'Friends' Reruns Raise Alarms About a Health Issue Scientific American

A new study turned up a health concern in the reruns of the long-running NBC comedy hit “Friends.” Scientific American reports that a researcher from Marquette University is sounding alarms about the amount of caffeine the characters ingest on the show.

"No TV show exemplified our love of coffee more than ‘Friends.’ An appreciable percentage of the show took place in a coffee shop, and it introduced us to the monstrous 20 oz. mug," writes Kyle Hill, the researcher.

Assuming each character drank two 20-ounce coffees in each episode, Hill writes, "The whole gang downed, in total, 445 gallons of coffee. You could brew that amount of coffee in five large water heaters. These six friends could start a small coffee importing company."

He continues: "If you distributed all the caffeine the friends ingested over the decade at Central Perk, it would be enough of the drug to send almost 300 people to the hospital -- if not outright kill them.

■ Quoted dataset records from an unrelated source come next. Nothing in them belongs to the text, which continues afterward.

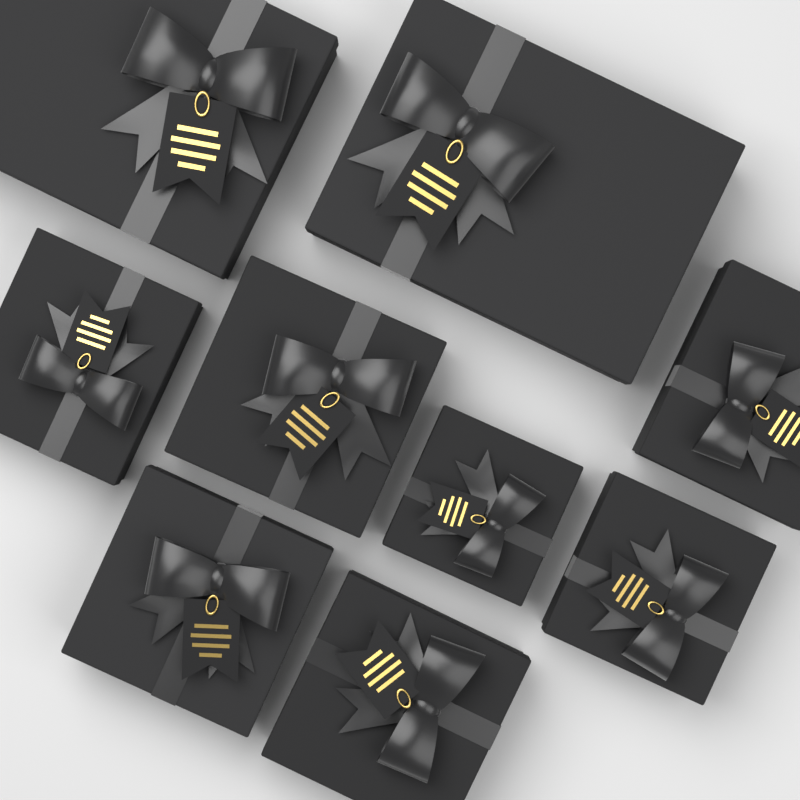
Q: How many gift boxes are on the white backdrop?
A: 9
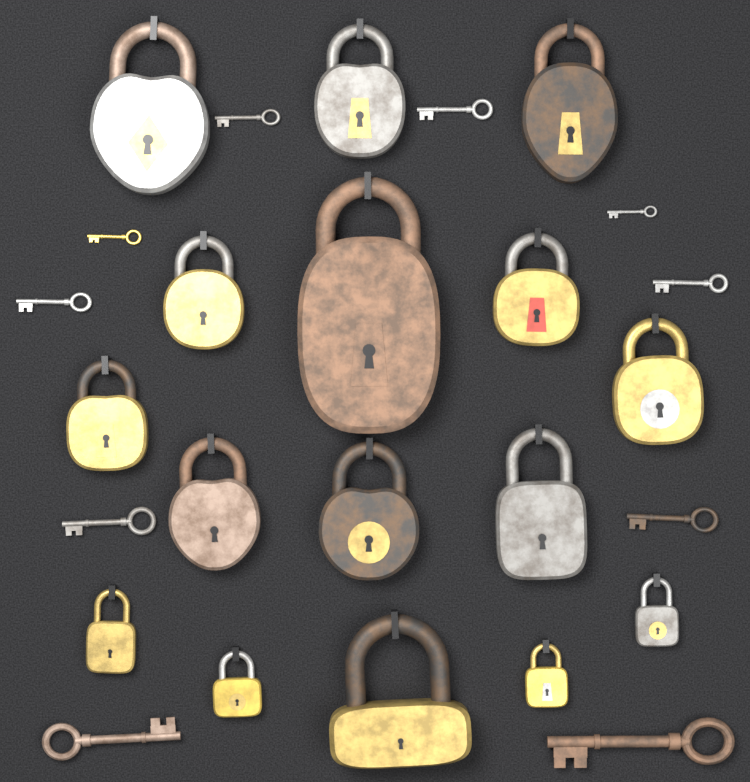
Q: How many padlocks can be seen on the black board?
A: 16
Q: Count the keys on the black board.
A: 10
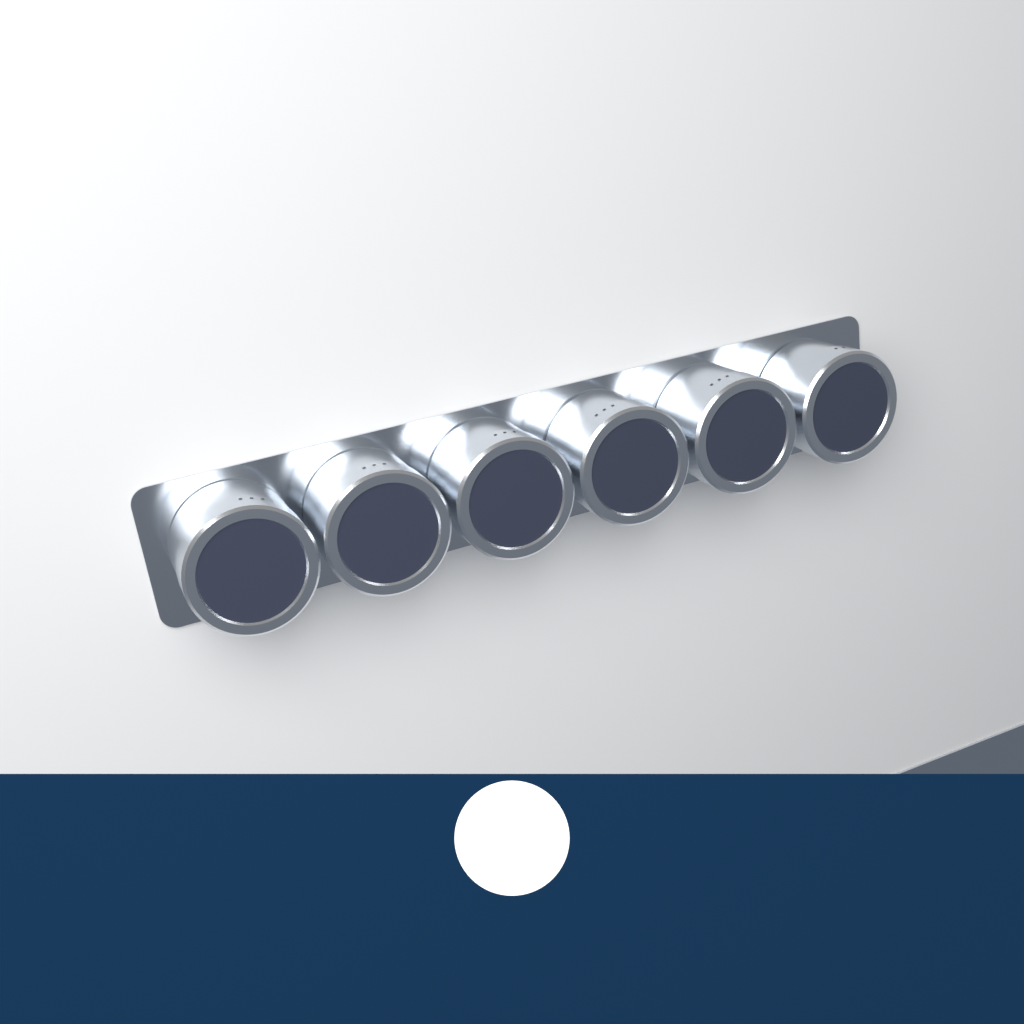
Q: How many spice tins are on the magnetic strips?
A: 6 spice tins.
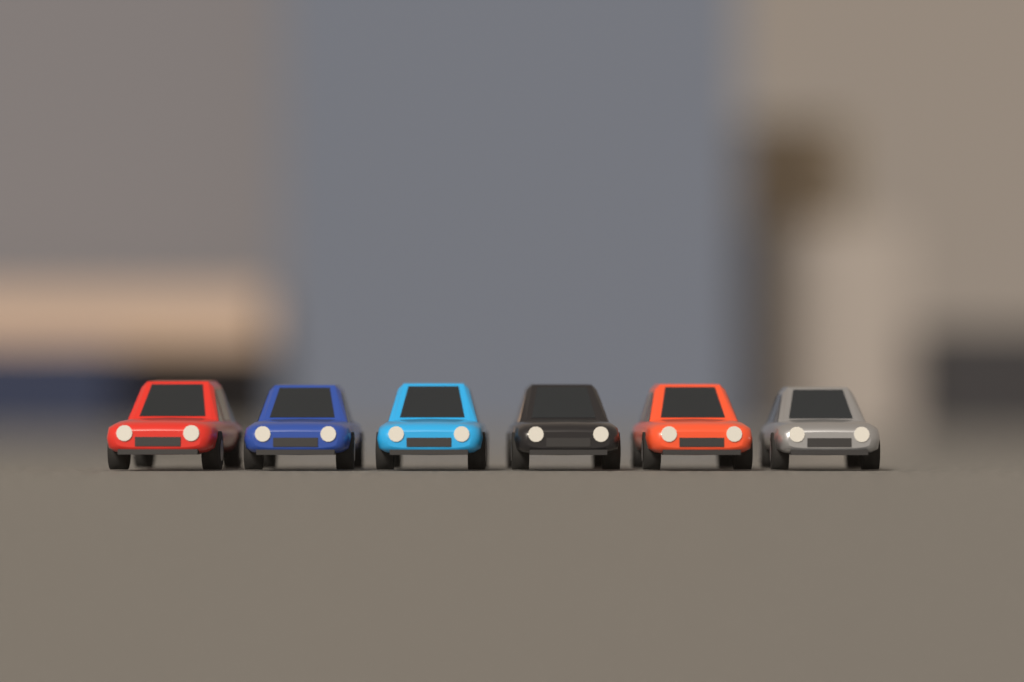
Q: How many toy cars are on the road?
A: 6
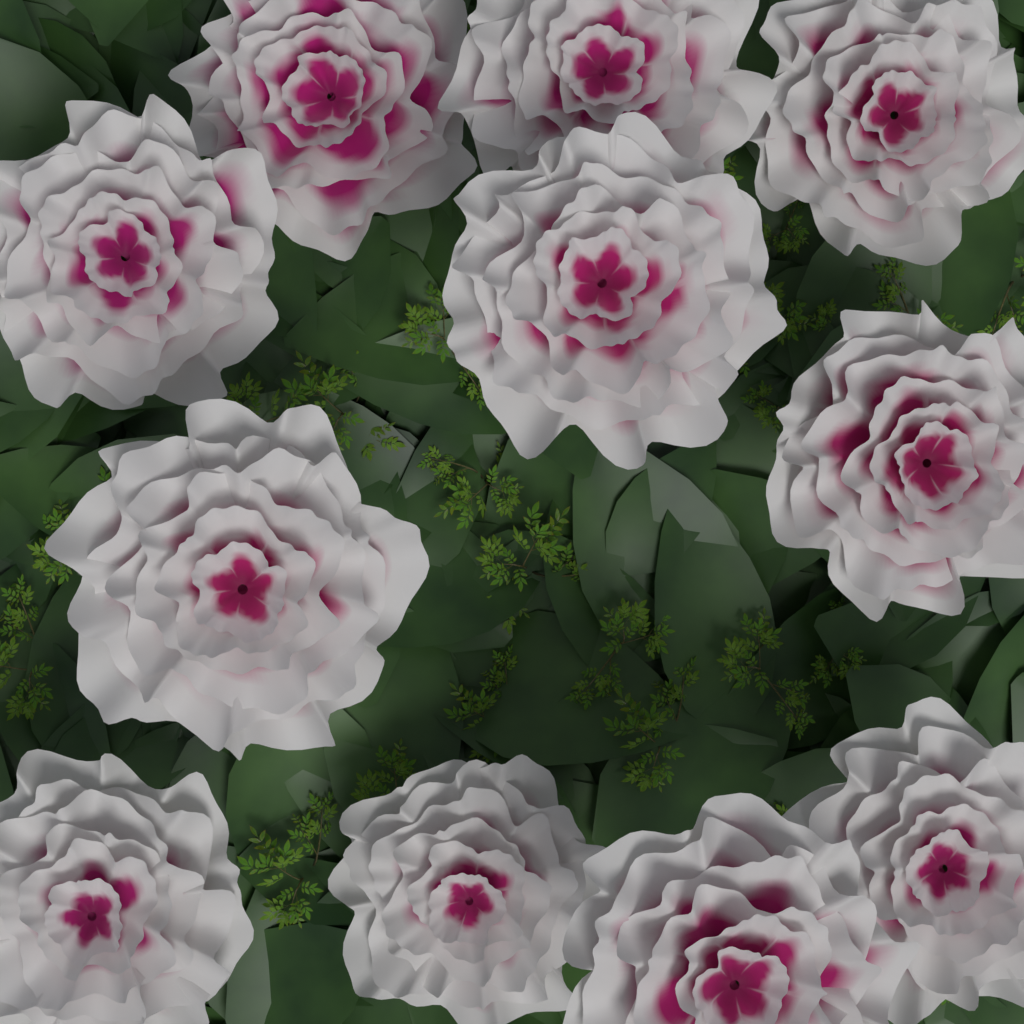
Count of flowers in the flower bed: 11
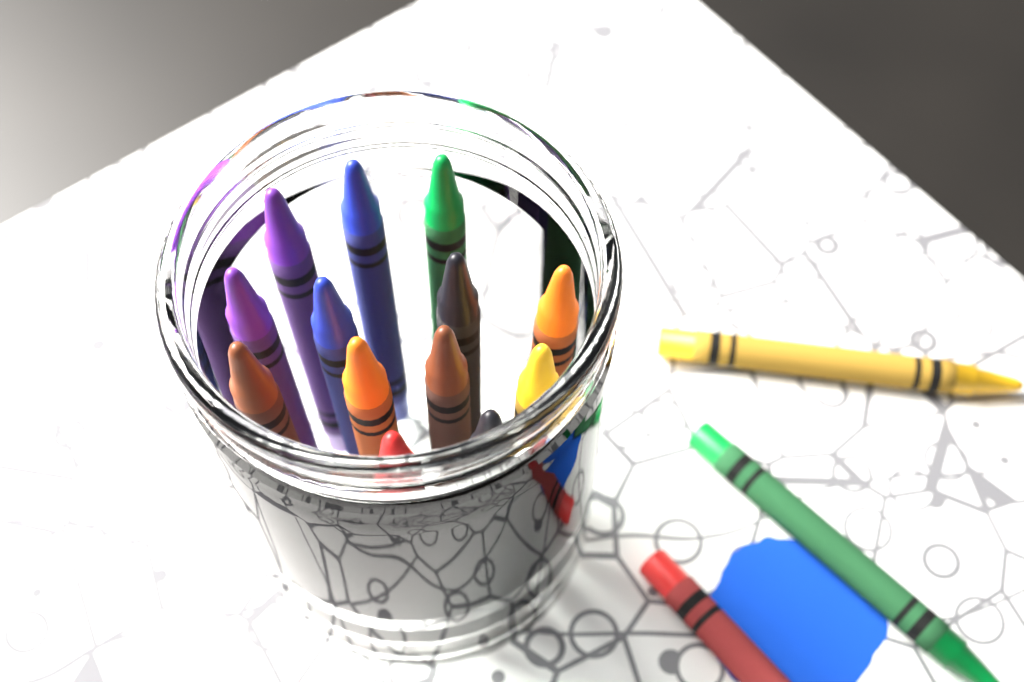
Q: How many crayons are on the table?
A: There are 16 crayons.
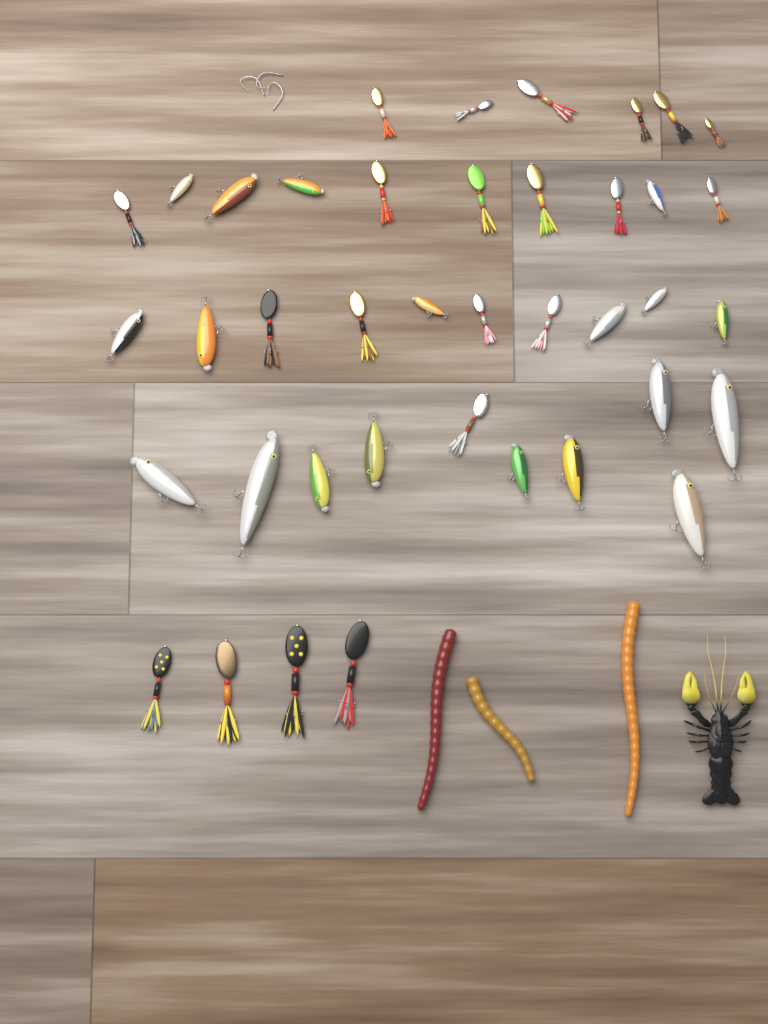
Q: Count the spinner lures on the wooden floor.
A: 21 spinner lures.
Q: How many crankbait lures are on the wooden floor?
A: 19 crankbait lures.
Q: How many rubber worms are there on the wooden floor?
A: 3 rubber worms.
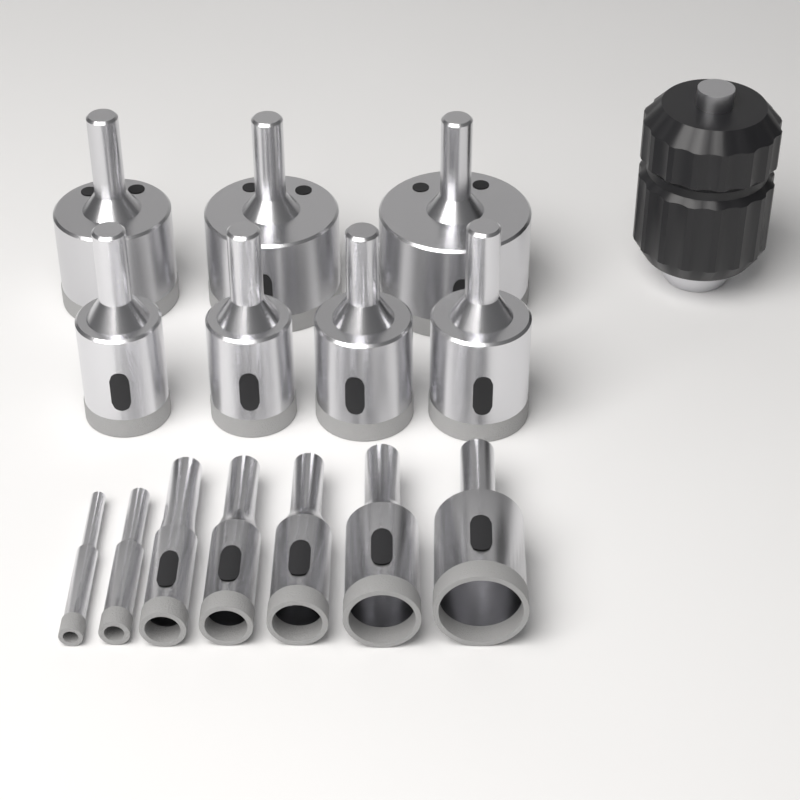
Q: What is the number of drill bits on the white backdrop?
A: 14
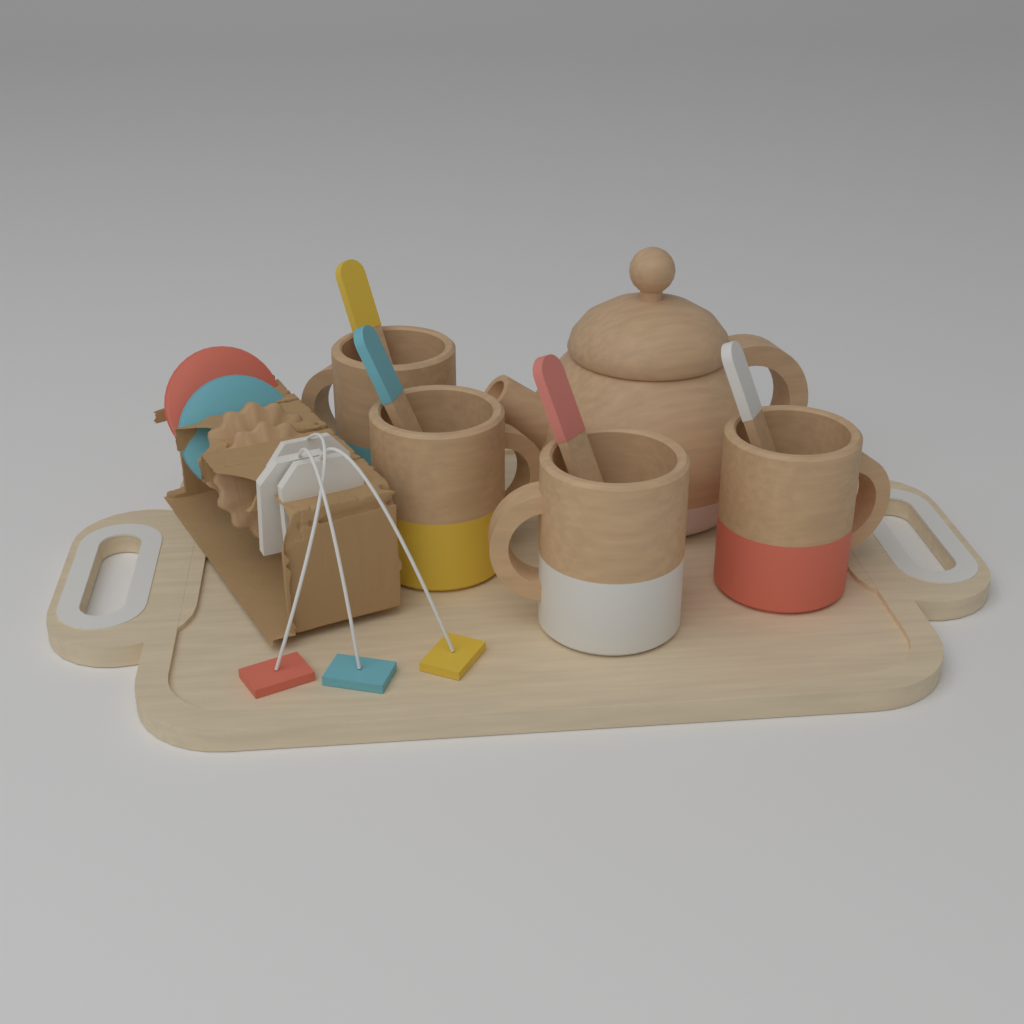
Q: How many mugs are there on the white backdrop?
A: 4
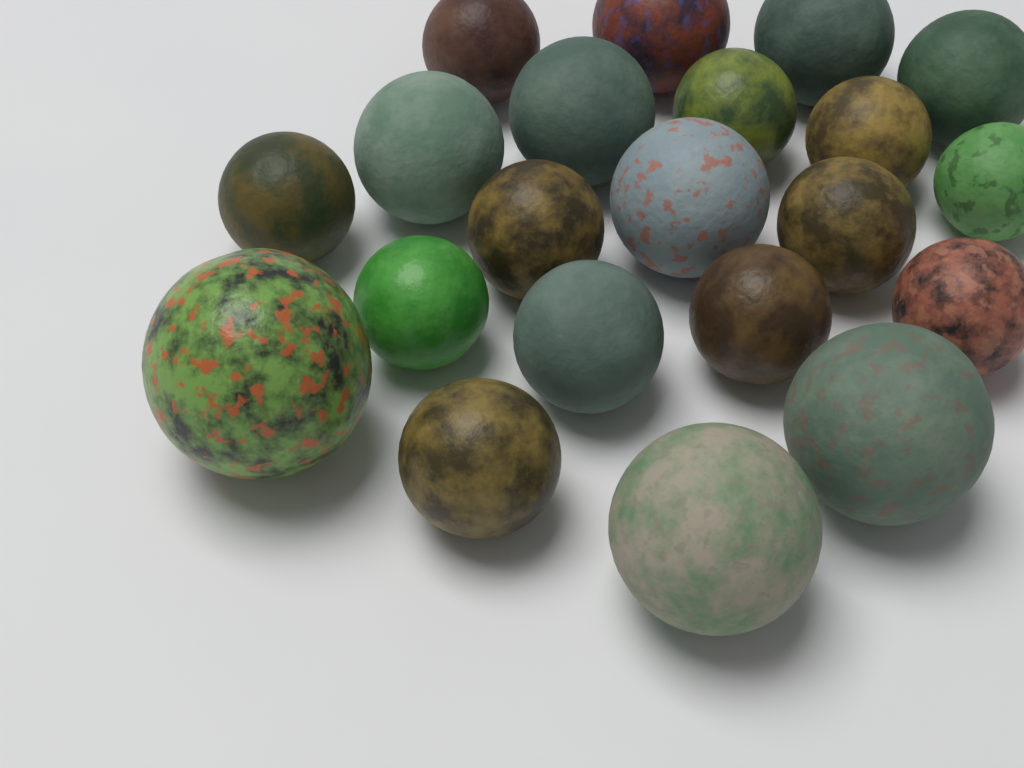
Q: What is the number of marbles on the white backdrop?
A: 21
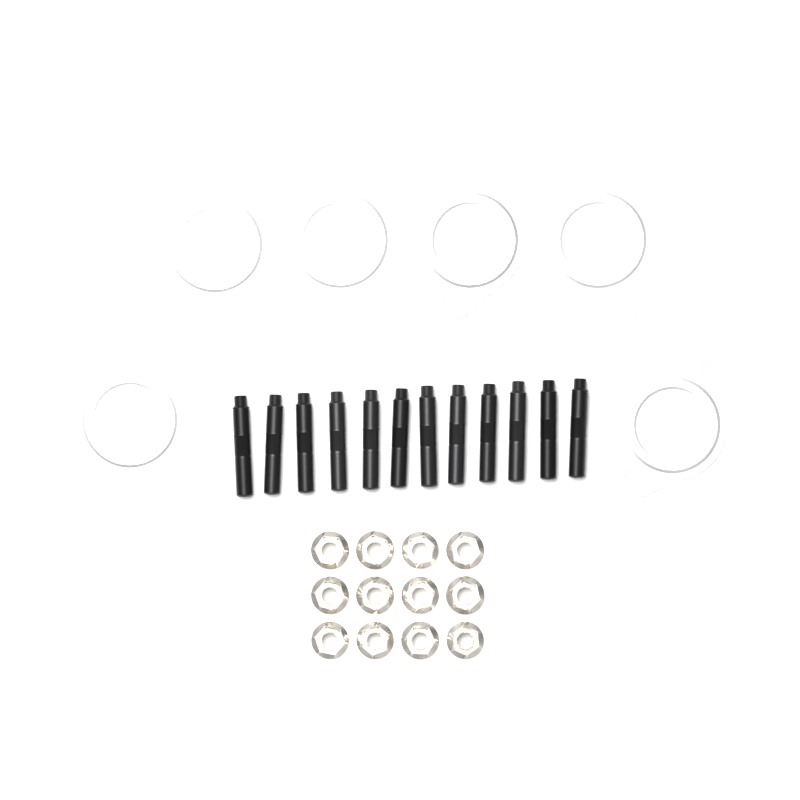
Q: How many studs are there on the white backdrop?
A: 12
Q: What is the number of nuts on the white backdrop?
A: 12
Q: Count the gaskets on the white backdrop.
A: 6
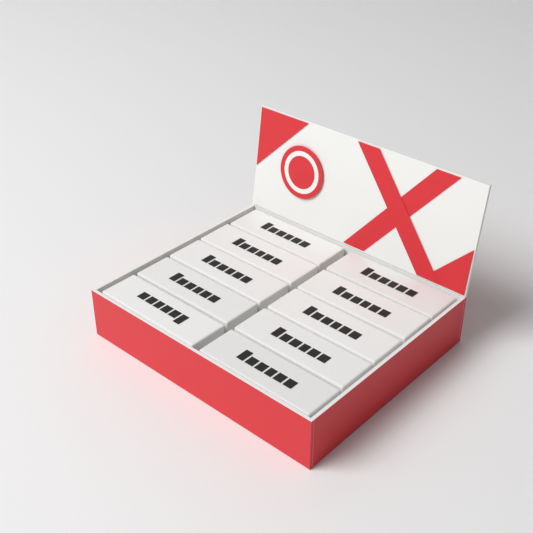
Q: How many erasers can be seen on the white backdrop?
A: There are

"Of course, each episode of Friends represents a small portion of the characters’ days (sometimes longer). So what if we are only joining the gang once a week? If each episode represented a week of time, on average, then these java junkies downed nearly 3,100 gallons of coffee -- enough to fill over half a freight container. This amount of joe could send over 1,900 people to the hospital," he notes.

The conclusion? Don't drink as much coffee as the characters on "Friends."